• **Data shown**:
....

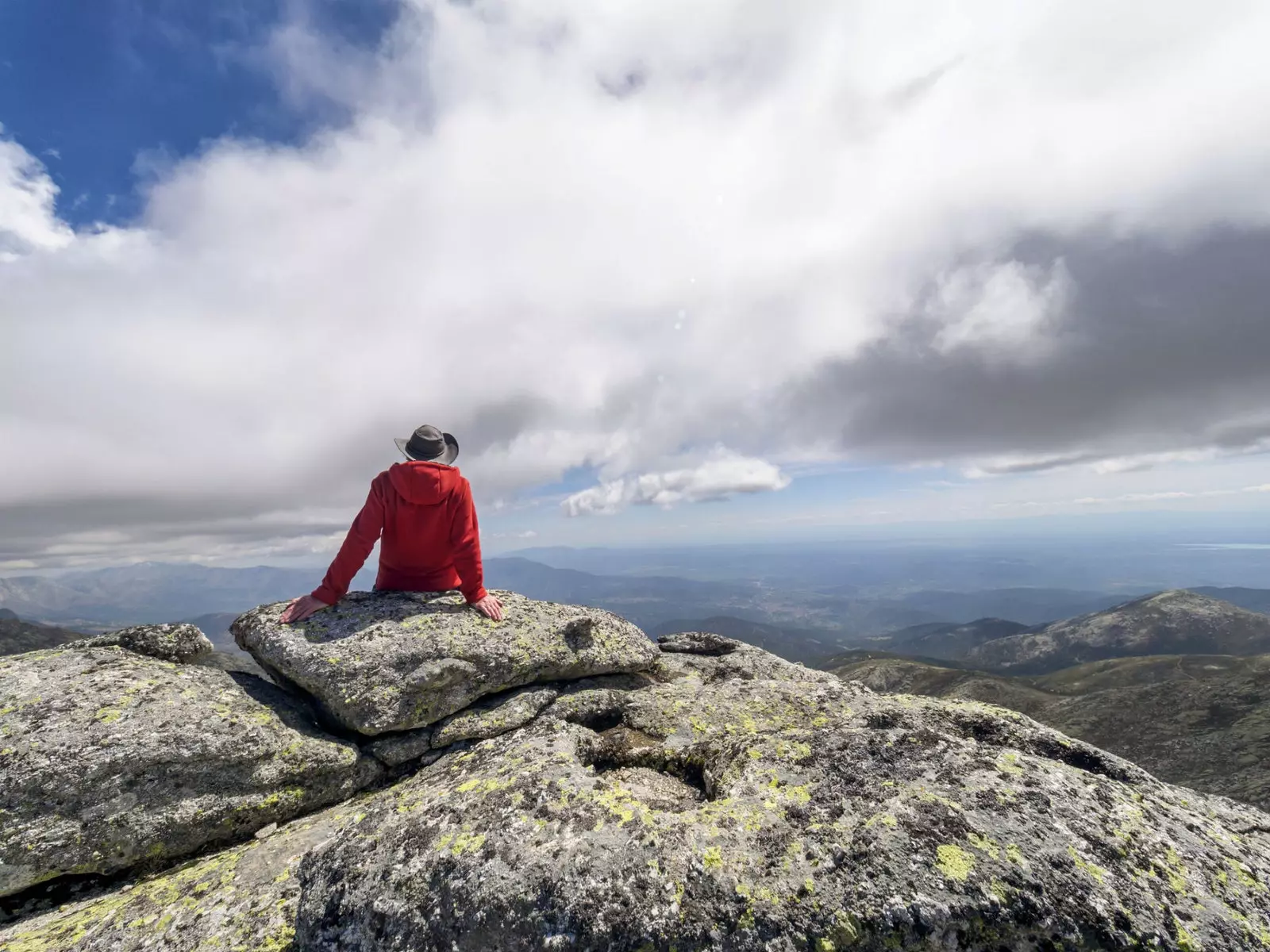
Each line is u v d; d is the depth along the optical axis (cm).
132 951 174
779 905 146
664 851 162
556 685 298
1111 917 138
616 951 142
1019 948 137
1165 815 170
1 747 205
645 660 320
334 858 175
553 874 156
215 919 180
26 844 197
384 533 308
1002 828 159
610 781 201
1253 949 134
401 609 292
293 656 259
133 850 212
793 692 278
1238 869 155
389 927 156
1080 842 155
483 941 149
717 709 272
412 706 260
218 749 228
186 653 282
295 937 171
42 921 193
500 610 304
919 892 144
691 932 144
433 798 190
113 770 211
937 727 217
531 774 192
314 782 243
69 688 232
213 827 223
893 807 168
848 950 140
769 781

....

• **Exercise prompt**: Set down the whole listing word for word, omitting the pictures.

• **Exercise output**:
Each line is u v d; d is the depth along the optical axis (cm).
132 951 174
779 905 146
664 851 162
556 685 298
1111 917 138
616 951 142
1019 948 137
1165 815 170
1 747 205
645 660 320
334 858 175
553 874 156
215 919 180
26 844 197
384 533 308
1002 828 159
610 781 201
1253 949 134
401 609 292
293 656 259
133 850 212
793 692 278
1238 869 155
389 927 156
1080 842 155
483 941 149
717 709 272
412 706 260
218 749 228
186 653 282
295 937 171
42 921 193
500 610 304
919 892 144
691 932 144
433 798 190
113 770 211
937 727 217
531 774 192
314 782 243
69 688 232
213 827 223
893 807 168
848 950 140
769 781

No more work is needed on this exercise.